(Saved data entries)
***

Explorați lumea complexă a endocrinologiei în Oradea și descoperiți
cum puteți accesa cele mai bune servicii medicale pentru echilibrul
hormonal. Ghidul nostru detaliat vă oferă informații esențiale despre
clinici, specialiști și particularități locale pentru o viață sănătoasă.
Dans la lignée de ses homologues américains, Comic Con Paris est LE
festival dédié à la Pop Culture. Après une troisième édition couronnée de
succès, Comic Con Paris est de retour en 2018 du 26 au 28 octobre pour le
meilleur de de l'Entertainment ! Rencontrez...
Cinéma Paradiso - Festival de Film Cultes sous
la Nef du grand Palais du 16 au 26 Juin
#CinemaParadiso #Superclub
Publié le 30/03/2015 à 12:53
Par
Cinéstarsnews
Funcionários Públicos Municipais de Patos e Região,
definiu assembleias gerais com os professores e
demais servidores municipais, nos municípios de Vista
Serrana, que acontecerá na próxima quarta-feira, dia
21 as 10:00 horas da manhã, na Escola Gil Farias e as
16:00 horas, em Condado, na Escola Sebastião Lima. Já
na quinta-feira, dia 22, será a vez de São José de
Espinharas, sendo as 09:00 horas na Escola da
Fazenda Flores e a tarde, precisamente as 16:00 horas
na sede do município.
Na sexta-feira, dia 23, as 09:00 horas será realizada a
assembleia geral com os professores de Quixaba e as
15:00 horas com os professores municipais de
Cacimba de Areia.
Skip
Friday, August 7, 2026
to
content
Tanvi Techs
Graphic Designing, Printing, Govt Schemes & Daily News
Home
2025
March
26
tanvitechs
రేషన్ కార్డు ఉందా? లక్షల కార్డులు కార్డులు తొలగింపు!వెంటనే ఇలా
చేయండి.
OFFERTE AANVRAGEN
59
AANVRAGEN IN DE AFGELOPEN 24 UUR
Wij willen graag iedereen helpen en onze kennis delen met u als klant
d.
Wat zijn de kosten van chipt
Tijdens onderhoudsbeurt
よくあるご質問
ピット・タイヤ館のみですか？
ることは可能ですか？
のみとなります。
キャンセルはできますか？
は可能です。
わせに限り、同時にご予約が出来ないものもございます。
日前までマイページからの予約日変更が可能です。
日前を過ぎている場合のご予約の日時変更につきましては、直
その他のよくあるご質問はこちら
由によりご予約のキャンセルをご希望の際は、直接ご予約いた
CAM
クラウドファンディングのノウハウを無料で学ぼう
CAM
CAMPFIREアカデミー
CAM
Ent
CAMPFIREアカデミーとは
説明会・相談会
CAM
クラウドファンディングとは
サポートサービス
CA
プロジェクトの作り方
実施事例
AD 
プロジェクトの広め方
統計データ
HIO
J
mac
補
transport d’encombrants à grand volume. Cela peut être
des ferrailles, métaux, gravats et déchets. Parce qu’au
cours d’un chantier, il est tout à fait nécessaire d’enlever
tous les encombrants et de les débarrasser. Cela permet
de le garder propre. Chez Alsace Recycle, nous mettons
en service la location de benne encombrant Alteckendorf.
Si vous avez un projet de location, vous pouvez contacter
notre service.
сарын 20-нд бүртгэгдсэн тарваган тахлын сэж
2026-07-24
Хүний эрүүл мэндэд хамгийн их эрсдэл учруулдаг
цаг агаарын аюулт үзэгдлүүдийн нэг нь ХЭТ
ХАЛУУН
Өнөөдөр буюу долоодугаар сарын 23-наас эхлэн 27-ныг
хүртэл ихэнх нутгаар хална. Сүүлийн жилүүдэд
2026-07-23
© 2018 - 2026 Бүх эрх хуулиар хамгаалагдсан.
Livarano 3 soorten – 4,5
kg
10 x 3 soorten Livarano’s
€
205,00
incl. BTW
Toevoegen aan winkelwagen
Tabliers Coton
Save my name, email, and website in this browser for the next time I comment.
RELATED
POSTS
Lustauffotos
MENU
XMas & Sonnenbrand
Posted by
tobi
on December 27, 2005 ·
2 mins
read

***

_Task brief_:
Lines with "Paris": find them in the data and copy each one.

_Written solution_:
Dans la lignée de ses homologues américains, Comic Con Paris est LE
succès, Comic Con Paris est de retour en 2018 du 26 au 28 octobre pour le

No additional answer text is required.